PROBLEM REQUIREMENTS = Rewrite every line of the entries below as a Markdown table with the columns Row and Line, numbering the rows and skipping blank lines. Leave the pictures out of the table.

-- Start DATA SUPPLIED --

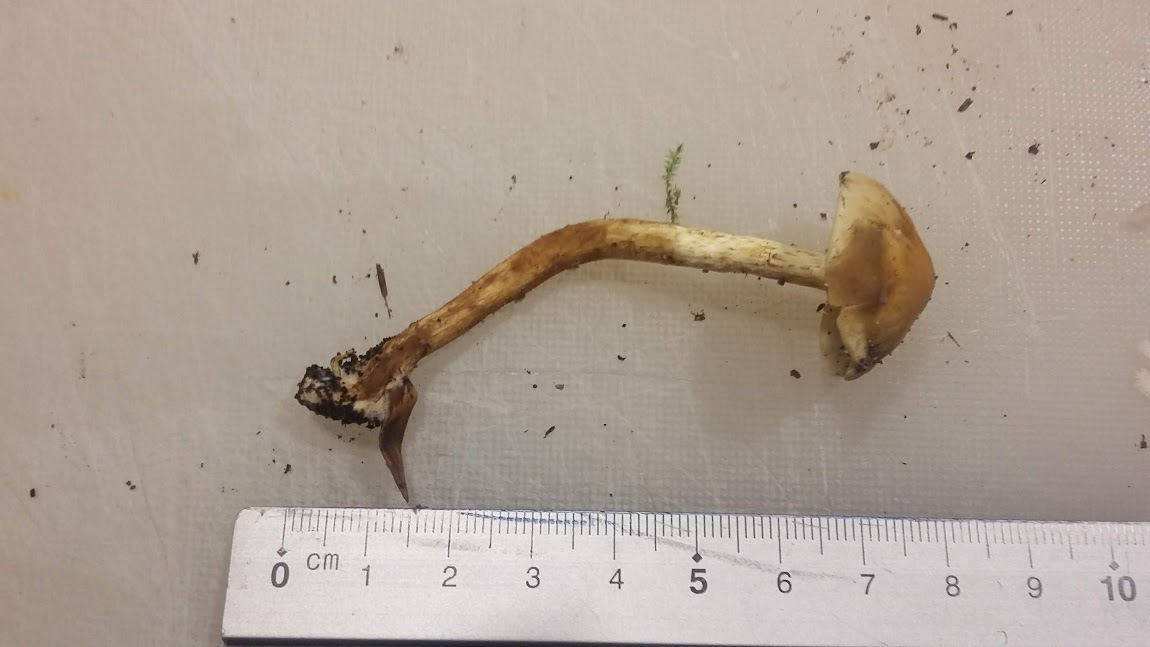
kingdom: Fungi
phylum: Basidiomycota
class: Agaricomycetes
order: Agaricales
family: Strophariaceae
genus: Hypholoma
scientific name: Hypholoma fasciculare
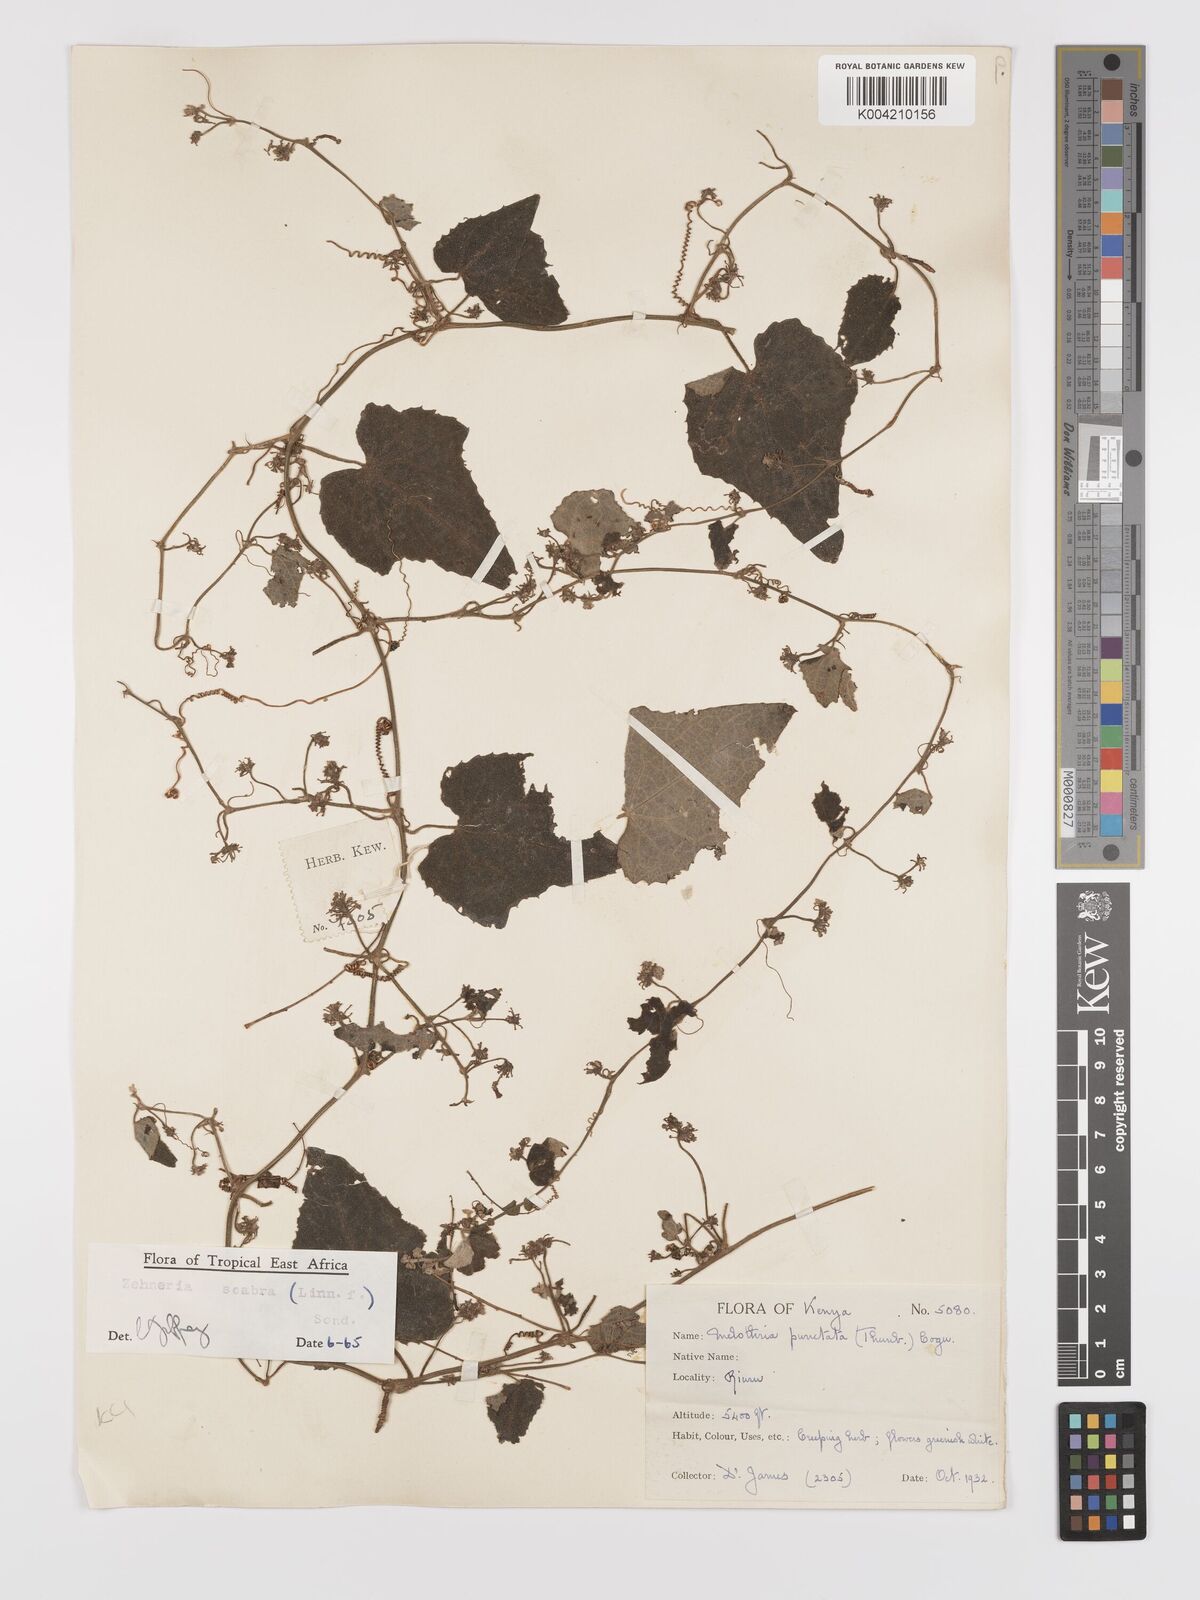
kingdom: Plantae
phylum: Tracheophyta
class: Magnoliopsida
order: Cucurbitales
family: Cucurbitaceae
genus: Zehneria
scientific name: Zehneria scabra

-- End DATA SUPPLIED --

FULL OUTPUT =
| Row | Line |
|---|---|
| 1 | kingdom: Fungi |
| 2 | phylum: Basidiomycota |
| 3 | class: Agaricomycetes |
| 4 | order: Agaricales |
| 5 | family: Strophariaceae |
| 6 | genus: Hypholoma |
| 7 | scientific name: Hypholoma fasciculare |
| 8 | kingdom: Plantae |
| 9 | phylum: Tracheophyta |
| 10 | class: Magnoliopsida |
| 11 | order: Cucurbitales |
| 12 | family: Cucurbitaceae |
| 13 | genus: Zehneria |
| 14 | scientific name: Zehneria scabra |